> AUSGANGSTEXT:
-*-*-

Samstag, September 07, 2013

Die bauen mir meine Brache zu!

In Leipzig gabs mal ziemlich viele Brachen, mitten in sonst gut bevölkerten Stadtteilen. Diese Baulücken kamen meistens durch die politische Wende zustande - nach dem Anschluss der neuen Bundesländer an die BRD war es oft einfach billiger, ein marodes altes Haus abzureißen als zu sanieren. Doch so allmählich boomte Leipzig in den letzten Jahren und die Lücken in den am meisten boomenden Vierteln verschwanden, weil das zunehmend attraktiver Baugrund wurde. In der Südvorstadt beispielsweise gibt es fast gar keine Brachen mehr; die letzte, die mir einfällt, ist diesen Sommer bebaut worden (an der KarLi, zwischen Scheffelstraße und Eichendorffstraße).

-*-*-

> AUSGELESENE ZEILEN:

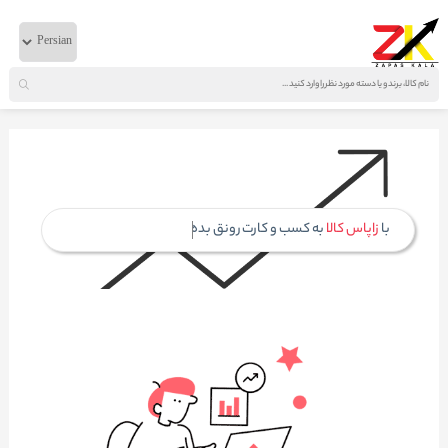
خانه
درخواست حساب فروشنده
با
زاپاس کالا
به کسب و کارت رونق بده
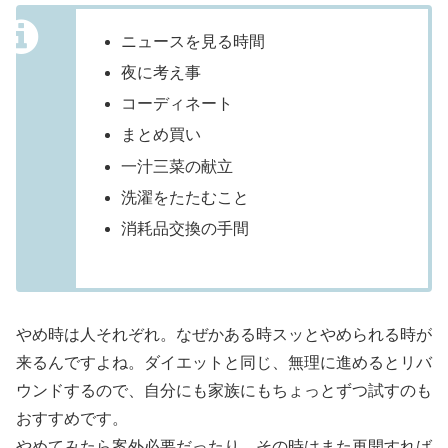
ニュースを見る時間
夜に考え事
コーディネート
まとめ買い
一汁三菜の献立
洗濯をたたむこと
消耗品交換の手間
やめ時は人それぞれ。なぜかある時スッとやめられる時が
来るんですよね。ダイエットと同じ、無理に進めるとリバ
ウンドするので、自分にも家族にもちょっとずつ試すのも
おすすめです。
やめてみたら案外必要だったり。その時はまた再開すれば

-*-*-

> MATERIAL ERKUNDEN:
a. Nenne alle geografischen Eigennamen, die im Text über die Leipziger Brachen vorkommen.
b. Setze den Text über die Leipziger Brachen nach seinem letzten Satz fort.
Die Zeilen haben eine andere Herkunft als der Text.

> LÖSUNGEN:
a. Leipzig, BRD, Südvorstadt, KarLi, Scheffelstraße, Eichendorffstraße

b.
Im Westen, vor allem in Lindenau und Plagwitz, beginnen die Brachen seit etwa zwei Jahren allmählich zu verschwinden. Gerade Plagwitz ist ja als künstlerisch heißes Pflaster, kultur- und familienfreundliche Gegend bekannt, und nun entstehen dort, zwischen Nachbarschaftsgartenprojekt und linksorientiertem Club, viele moderne Stadthäuser. Ihr wisst schon, diese kubusförmigen Kästen, die ein bisschen einen auf Bauhaus machen. Diese Häuser haben Vor- und Nachteile: einerseits sind da prima geschnittene Räume, es gibt keine Schlauchzimmer, wie es im Altbau so oft der Fall ist, und jeder hat eine Dachterrasse. Andererseits sehen diese Häuser, für meinen Geschmack, irgendwie steril und ganz allgemein doof aus.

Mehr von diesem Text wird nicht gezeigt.